Kevin Palmer, head of Multifamily for Freddie Mac, noted:
“These lease standards seek to extend the reach of common baseline tenant protections…Although many borrowers already exceed these minimum standards, all will be required to meet the standards to obtain GSE financing in the future. The details we released today are intended to give lenders, borrowers and other market participants clearer expectations with regard to how we will implement, monitor and enforce the new requirement.”
The Federal Housing Finance Agency (FHFA) announced the policy in July, which was developed in collaboration with Fannie Mae. The policy aims to extend tenant protections. Freddie Mac has also released implementation details and monitoring provisions, signaling a move towards more resident-centered housing practices across the industry.
According to Chris Clow of HousingWire, these measures aim to enhance tenant protections and increase landlords’ administrative responsibilities. Landlords must now adhere to these uniform guidelines to qualify for GSE financing. The policy is part of a broader effort to improve communication and transparency between housing providers and tenants.
The entire policy framework can be found here.
Starter homes
According to a Redfin analysis, pending sales of starter homes surged by 10.2% in July compared to the previous year, marking the highest level since October 2022. This uptick contrasts with declines in other price brackets, where sales of middle-price and upper-price homes fell by 6.5% and 10%, respectively.
Source: Redfin (September 2024)
Despite the median price for a U.S. starter home rising to $250,000, the price growth was slower than in other categories, making these properties more attractive. The increase in starter home sales reflects a renewed interest from first-time buyers, spurred by falling mortgage rates and rising inventory.

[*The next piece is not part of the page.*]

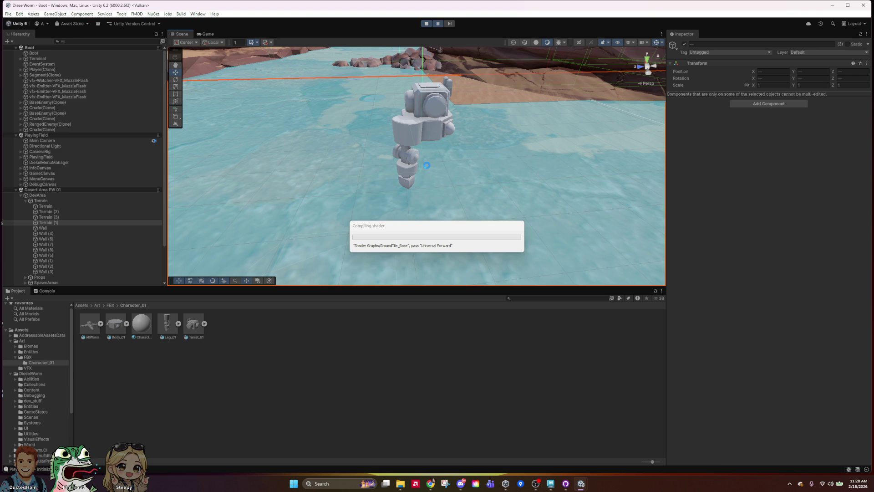
left_click(426, 166)
key("f")
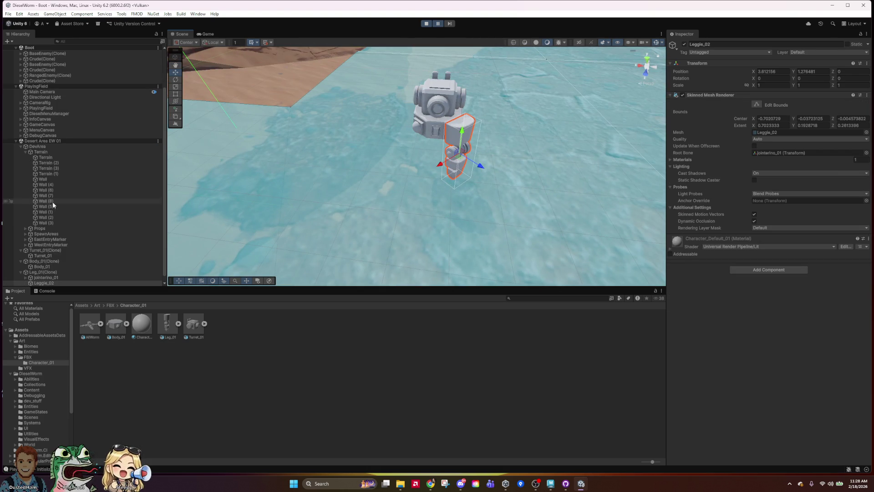
scroll(82, 236, "down", 1)
Bend the leg at its jointerino_01 joint with the Rotate gizmo.
left_click(45, 267)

Redfin Senior Economist Sheharyar Bokhari comments on the data:
“The overall market remains sluggish, but we are beginning to see first-time homebuyers come off the sidelines, buoyed by falling mortgage rates and an increased number of homes hitting the market..Not only do you have young families and investors looking at starter homes, you also have buyers who have been forced to consider less-expensive options due to near-record home prices. More buyers means more sales, but so far we aren’t seeing prices skyrocket, because the rising number of homes hitting the market is enough to satisfy the increased demand—a positive outcome for both buyers and sellers.”
Additional data from Dana Anderson at Redfin shows that there are still affordability challenges, even with the starter home segment. Homebuyers must earn about $80,000 to afford the median-priced starter home. This is a 4.4% increase from last summer and only about $500 below the all-time high. This means that starter homes are barely affordable to families earning the median U.S. income and are unaffordable to families earning less than the median income.

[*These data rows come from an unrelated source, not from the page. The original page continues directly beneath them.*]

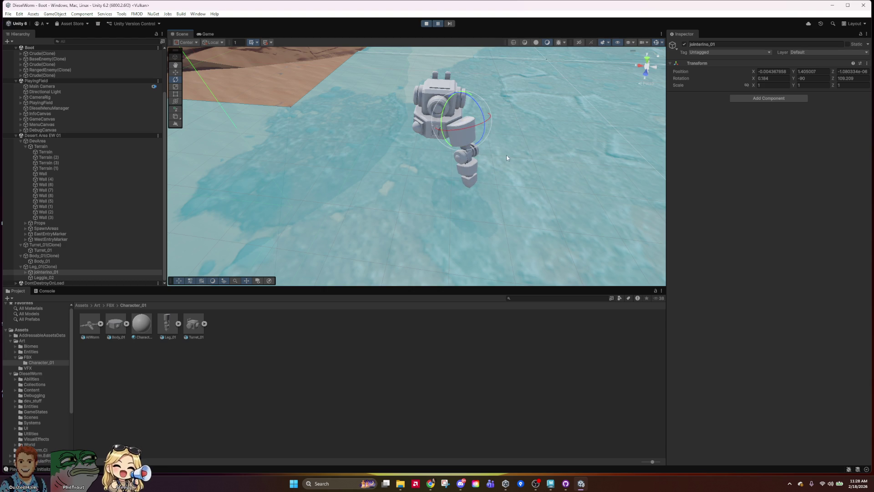
left_click_drag(470, 170, 471, 162, "alt")
mouse_move(327, 134)
left_mouse_down("alt")
mouse_move(387, 103)
mouse_move(416, 199)
left_mouse_up("alt")
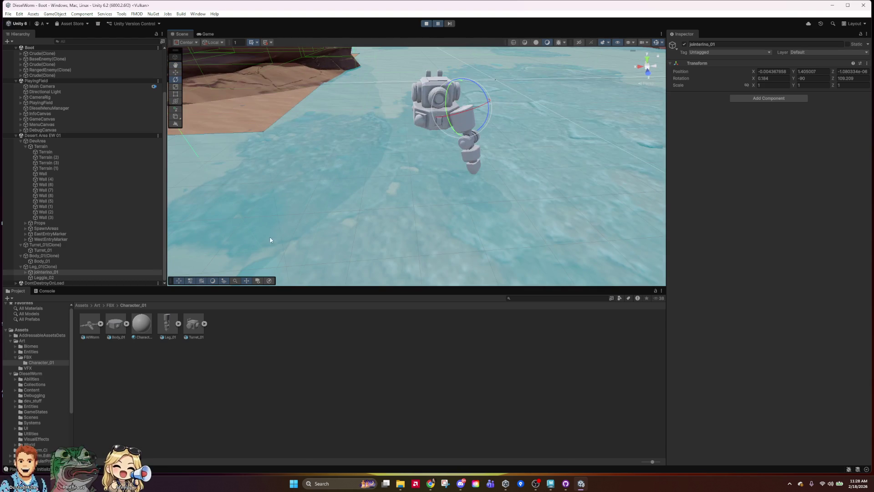
Rotate Leg_01(Clone) to about 46.8 degrees and move it beside the body as a second leg.
key("Up")
mouse_move(500, 145)
left_mouse_down()
mouse_move(351, 167)
mouse_move(469, 167)
mouse_move(419, 195)
mouse_move(382, 157)
mouse_move(395, 159)
left_mouse_up()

Source: Redfin (September 2024)
In half of the 50 most populous U.S. metros, a family earning the local median income can’t afford a starter home. The largest affordability gap is in Los Angeles and Anaheim, where a family needs to earn double the local median income to buy a starter home.

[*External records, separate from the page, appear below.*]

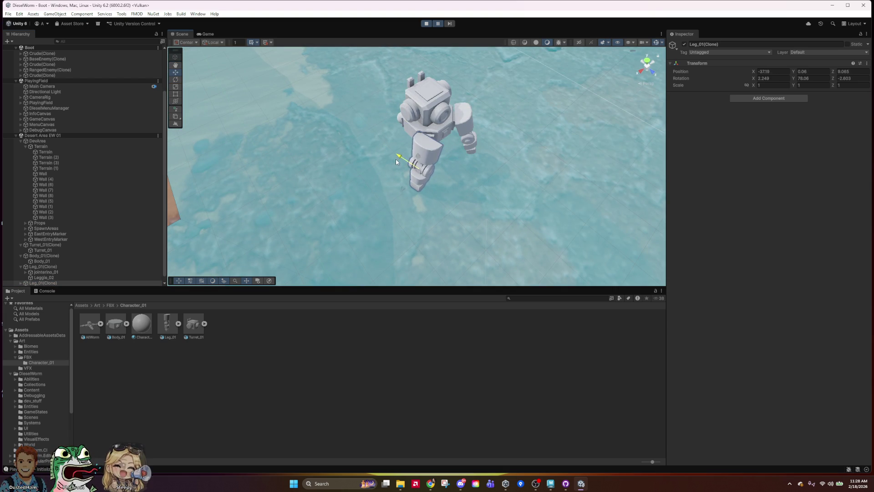
key("e")
left_click_drag(428, 194, 455, 184)
key("w")
left_click_drag(400, 166, 399, 168)
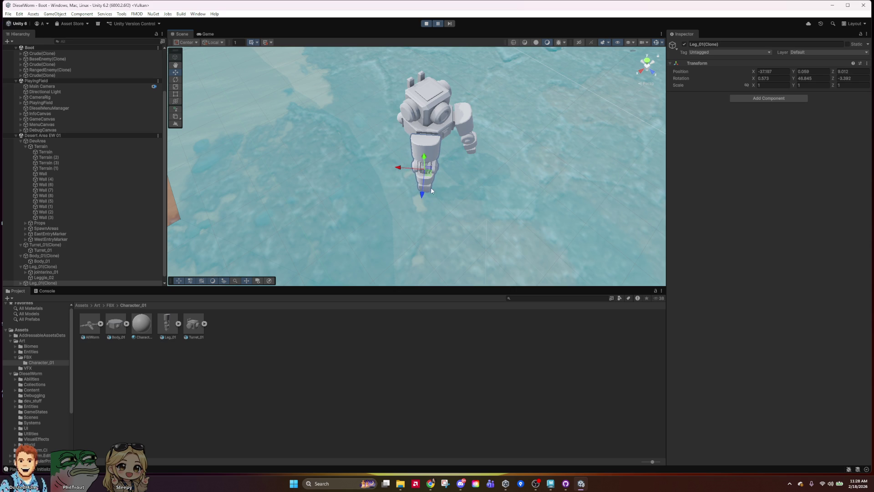
mouse_move(537, 173)
left_mouse_down("alt")
mouse_move(288, 98)
mouse_move(543, 199)
mouse_move(509, 207)
mouse_move(468, 193)
left_mouse_up("alt")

Kristen Smithberg of Globe St reports on the data at a city level, highlighting that starter home sales saw the most significant increases in San Francisco, San Jose, and Cincinnati. At the same time, Fort Lauderdale, West Palm Beach, and Phoenix experienced the most significant declines. The number of available starter homes rose, most notably in San Antonio, Fort Worth, and Tampa, with Milwaukee being the only city where active listings decreased.
Ana Teresa Solá of CNBC reports on the proposal from Vice President Kamala Harris that her administration would implement tax breaks for homebuilders who sell starter homes for first-time homebuyers. That said, the author notes that there will be difficulty in defining precisely what a starter home means as prices vary significantly by state.